The Sample Complexity of Membership Inference and Privacy Auditing
This addresses privacy auditing for machine learning practitioners by revealing potential underestimation in existing attacks, though it is incremental as it builds on prior work in a specific setting.
The paper tackles the problem of membership inference attacks by analyzing the sample complexity required for an attacker to succeed, specifically in Gaussian mean estimation. It shows that Ω(n + n^2 ρ^2) reference samples can be necessary, which is sometimes more than the training data size, indicating current attacks may underestimate risks.
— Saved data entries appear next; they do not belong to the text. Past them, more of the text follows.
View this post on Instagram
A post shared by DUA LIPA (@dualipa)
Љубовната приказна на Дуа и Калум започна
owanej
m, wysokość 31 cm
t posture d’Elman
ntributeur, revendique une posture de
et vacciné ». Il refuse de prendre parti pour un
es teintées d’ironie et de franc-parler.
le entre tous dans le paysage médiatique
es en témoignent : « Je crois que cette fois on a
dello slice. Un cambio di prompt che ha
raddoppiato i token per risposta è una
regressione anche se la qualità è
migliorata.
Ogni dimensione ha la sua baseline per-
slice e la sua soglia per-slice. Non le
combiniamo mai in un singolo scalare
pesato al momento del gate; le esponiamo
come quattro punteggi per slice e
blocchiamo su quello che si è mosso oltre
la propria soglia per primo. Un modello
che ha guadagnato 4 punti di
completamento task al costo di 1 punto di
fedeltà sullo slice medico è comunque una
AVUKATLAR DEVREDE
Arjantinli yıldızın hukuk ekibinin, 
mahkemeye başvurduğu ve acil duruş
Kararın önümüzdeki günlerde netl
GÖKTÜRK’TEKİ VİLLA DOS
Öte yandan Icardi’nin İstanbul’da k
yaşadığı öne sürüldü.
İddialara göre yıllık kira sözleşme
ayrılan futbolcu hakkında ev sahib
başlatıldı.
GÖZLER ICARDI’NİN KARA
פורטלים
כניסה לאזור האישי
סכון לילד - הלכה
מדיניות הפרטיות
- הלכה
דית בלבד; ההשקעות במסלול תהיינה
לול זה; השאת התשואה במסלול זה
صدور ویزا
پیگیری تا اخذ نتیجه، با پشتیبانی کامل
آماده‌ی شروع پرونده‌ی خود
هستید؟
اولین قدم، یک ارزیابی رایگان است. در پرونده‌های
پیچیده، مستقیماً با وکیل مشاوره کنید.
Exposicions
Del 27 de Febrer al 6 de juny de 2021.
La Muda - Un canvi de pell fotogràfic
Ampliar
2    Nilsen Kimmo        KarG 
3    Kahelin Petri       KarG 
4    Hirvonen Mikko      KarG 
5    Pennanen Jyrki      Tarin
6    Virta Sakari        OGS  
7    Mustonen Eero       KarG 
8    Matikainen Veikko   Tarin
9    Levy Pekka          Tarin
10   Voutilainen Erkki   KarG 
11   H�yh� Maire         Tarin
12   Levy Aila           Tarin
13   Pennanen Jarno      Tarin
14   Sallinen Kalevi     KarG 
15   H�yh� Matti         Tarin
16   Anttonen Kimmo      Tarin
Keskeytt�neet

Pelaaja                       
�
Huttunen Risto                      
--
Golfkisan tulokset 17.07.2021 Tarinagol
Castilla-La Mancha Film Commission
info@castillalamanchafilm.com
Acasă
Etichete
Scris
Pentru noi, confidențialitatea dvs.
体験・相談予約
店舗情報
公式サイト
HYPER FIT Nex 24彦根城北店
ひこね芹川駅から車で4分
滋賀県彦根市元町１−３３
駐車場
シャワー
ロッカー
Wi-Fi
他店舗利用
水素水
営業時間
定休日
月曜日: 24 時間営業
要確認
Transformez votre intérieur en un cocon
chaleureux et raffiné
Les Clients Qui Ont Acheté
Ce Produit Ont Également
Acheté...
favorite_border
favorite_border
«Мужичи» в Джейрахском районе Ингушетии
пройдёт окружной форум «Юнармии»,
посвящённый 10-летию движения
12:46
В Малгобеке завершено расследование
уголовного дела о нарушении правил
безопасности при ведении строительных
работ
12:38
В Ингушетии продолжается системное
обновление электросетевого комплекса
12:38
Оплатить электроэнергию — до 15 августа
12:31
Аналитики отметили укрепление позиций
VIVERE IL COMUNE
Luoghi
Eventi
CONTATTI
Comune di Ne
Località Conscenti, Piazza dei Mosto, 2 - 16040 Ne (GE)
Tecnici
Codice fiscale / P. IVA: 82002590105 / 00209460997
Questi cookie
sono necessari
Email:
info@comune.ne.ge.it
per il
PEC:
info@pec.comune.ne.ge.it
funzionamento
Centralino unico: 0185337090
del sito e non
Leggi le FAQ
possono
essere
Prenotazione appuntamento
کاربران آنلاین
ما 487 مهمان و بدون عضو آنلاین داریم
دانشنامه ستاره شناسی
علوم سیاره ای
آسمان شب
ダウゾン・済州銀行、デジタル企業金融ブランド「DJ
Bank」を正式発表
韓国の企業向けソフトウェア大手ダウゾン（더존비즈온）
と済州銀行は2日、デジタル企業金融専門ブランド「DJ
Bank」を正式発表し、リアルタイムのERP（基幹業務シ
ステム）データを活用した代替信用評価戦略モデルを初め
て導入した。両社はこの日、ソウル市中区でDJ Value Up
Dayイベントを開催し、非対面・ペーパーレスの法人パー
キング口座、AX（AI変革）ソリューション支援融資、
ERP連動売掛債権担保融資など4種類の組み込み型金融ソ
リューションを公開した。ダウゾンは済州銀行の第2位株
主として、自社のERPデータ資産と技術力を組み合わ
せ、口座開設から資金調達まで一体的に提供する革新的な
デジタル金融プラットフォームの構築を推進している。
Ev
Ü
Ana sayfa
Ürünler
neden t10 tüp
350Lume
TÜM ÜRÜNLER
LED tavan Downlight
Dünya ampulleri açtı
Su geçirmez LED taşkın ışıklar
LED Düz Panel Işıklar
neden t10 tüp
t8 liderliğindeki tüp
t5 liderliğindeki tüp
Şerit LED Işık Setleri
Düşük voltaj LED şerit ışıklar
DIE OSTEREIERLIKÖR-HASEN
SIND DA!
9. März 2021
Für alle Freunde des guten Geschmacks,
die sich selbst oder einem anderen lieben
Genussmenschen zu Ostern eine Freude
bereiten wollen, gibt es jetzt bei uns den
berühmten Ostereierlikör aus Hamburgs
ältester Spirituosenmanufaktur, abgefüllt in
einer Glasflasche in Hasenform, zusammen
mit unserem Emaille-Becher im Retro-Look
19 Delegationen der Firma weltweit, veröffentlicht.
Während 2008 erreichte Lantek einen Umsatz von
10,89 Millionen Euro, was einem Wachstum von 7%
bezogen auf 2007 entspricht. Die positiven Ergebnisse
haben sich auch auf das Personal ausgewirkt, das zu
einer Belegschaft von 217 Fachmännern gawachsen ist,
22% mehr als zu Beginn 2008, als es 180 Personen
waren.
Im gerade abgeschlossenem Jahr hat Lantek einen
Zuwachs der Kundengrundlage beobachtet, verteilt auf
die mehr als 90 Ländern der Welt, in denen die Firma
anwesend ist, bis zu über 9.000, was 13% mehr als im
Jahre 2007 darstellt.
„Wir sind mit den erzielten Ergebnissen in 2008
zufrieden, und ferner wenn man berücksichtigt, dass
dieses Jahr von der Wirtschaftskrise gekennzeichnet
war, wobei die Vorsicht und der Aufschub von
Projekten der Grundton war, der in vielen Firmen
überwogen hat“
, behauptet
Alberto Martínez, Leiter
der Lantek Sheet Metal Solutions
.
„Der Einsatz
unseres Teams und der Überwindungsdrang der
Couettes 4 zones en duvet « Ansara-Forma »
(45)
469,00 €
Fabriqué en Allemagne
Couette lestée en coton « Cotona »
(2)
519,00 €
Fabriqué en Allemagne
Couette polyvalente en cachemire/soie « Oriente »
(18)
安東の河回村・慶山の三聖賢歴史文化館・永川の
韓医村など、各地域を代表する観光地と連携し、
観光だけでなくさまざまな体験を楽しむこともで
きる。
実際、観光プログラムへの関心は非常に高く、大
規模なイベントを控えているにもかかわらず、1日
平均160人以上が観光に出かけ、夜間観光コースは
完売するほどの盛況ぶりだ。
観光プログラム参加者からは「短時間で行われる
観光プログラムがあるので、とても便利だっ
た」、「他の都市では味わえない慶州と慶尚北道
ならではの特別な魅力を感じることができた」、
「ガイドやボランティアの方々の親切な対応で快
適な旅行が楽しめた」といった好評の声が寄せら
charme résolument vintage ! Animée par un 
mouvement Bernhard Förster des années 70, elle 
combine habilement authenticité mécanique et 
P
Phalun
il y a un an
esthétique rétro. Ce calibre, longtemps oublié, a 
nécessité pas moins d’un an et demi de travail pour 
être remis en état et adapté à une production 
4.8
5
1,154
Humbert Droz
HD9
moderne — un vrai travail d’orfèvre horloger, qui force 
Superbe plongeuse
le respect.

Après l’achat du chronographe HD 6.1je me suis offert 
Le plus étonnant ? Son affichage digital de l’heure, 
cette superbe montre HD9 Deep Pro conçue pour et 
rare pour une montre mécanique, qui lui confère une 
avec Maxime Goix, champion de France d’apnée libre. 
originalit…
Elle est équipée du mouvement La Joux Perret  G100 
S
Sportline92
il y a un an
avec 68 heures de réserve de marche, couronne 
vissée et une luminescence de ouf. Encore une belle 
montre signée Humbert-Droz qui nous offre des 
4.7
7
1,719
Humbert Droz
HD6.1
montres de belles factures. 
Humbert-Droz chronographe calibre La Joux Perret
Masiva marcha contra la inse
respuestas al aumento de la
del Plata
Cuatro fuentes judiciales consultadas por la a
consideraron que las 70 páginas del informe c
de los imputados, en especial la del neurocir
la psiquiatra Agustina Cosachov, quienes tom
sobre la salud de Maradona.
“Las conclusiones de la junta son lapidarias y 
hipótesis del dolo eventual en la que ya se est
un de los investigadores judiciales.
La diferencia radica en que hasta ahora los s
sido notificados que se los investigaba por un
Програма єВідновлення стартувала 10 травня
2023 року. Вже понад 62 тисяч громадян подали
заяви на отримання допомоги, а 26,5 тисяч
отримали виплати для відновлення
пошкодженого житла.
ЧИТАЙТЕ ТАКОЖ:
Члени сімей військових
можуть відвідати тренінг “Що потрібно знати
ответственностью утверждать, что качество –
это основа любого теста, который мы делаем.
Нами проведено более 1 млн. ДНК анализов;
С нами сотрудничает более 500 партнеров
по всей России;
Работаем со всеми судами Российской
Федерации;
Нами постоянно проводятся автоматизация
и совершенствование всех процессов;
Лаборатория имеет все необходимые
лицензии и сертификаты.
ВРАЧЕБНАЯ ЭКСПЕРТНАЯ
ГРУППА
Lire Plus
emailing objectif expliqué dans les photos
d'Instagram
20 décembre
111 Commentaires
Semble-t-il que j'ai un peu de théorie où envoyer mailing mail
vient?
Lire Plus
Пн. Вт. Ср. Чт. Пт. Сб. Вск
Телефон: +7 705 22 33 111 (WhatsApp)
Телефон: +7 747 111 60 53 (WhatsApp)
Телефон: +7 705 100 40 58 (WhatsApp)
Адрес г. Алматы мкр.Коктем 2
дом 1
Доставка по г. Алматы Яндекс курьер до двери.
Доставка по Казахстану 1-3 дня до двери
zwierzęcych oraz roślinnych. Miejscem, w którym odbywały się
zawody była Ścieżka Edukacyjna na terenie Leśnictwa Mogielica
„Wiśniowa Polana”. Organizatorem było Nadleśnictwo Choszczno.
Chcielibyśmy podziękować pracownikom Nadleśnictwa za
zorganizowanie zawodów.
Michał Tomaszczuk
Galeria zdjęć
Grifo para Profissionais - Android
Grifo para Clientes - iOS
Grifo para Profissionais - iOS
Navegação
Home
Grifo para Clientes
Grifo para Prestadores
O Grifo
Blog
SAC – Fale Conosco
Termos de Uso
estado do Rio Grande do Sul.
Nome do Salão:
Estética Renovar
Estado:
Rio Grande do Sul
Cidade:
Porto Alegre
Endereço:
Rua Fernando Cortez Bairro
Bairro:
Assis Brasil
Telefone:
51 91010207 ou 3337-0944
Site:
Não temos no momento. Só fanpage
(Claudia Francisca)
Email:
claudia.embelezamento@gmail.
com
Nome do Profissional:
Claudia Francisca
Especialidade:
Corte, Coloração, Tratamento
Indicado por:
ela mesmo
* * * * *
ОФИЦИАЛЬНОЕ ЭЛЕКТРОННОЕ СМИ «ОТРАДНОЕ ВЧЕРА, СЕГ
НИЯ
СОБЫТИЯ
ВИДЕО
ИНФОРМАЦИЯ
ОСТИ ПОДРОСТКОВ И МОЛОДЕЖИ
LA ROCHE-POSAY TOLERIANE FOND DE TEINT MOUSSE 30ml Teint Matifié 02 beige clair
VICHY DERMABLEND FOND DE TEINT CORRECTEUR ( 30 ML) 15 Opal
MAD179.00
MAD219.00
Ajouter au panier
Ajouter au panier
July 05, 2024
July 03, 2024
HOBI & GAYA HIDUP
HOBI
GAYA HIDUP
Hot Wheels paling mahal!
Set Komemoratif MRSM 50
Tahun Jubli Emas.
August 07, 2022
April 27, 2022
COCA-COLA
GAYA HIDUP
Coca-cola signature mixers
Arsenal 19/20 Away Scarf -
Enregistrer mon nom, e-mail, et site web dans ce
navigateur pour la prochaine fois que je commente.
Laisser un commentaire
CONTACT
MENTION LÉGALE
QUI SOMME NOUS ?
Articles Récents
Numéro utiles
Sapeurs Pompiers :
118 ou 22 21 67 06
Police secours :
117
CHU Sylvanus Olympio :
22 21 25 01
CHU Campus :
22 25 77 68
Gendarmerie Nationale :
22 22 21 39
A membership-inference attack gets the output of a learning algorithm, and a target individual, and tries to determine whether this individual is a member of the training data or an independent sample from the same distribution. A successful membership-inference attack typically requires the attacker to have some knowledge about the distribution that the training data was sampled from, and this knowledge is often captured through a set of independent reference samples from that distribution. In this work we study how much information the attacker needs for membership inference by investigating the sample complexity-the minimum number of reference samples required-for a successful attack. We study this question in the fundamental setting of Gaussian mean estimation where the learning algorithm is given $n$ samples from a Gaussian distribution $\mathcal{N}(μ,Σ)$ in $d$ dimensions, and tries to estimate $\hatμ$ up to some error $\mathbb{E}[\|\hat μ- μ\|^2_Σ]\leq ρ^2 d$. Our result shows that for membership inference in this setting, $Ω(n + n^2 ρ^2)$ samples can be necessary to carry out any attack that competes with a fully informed attacker. Our result is the first to show that the attacker sometimes needs many more samples than the training algorithm uses to train the model. This result has significant implications for practice, as all attacks used in practice have a restricted form that uses $O(n)$ samples and cannot benefit from $ω(n)$ samples. Thus, these attacks may be underestimating the possibility of membership inference, and better attacks may be possible when information about the distribution is easy to obtain.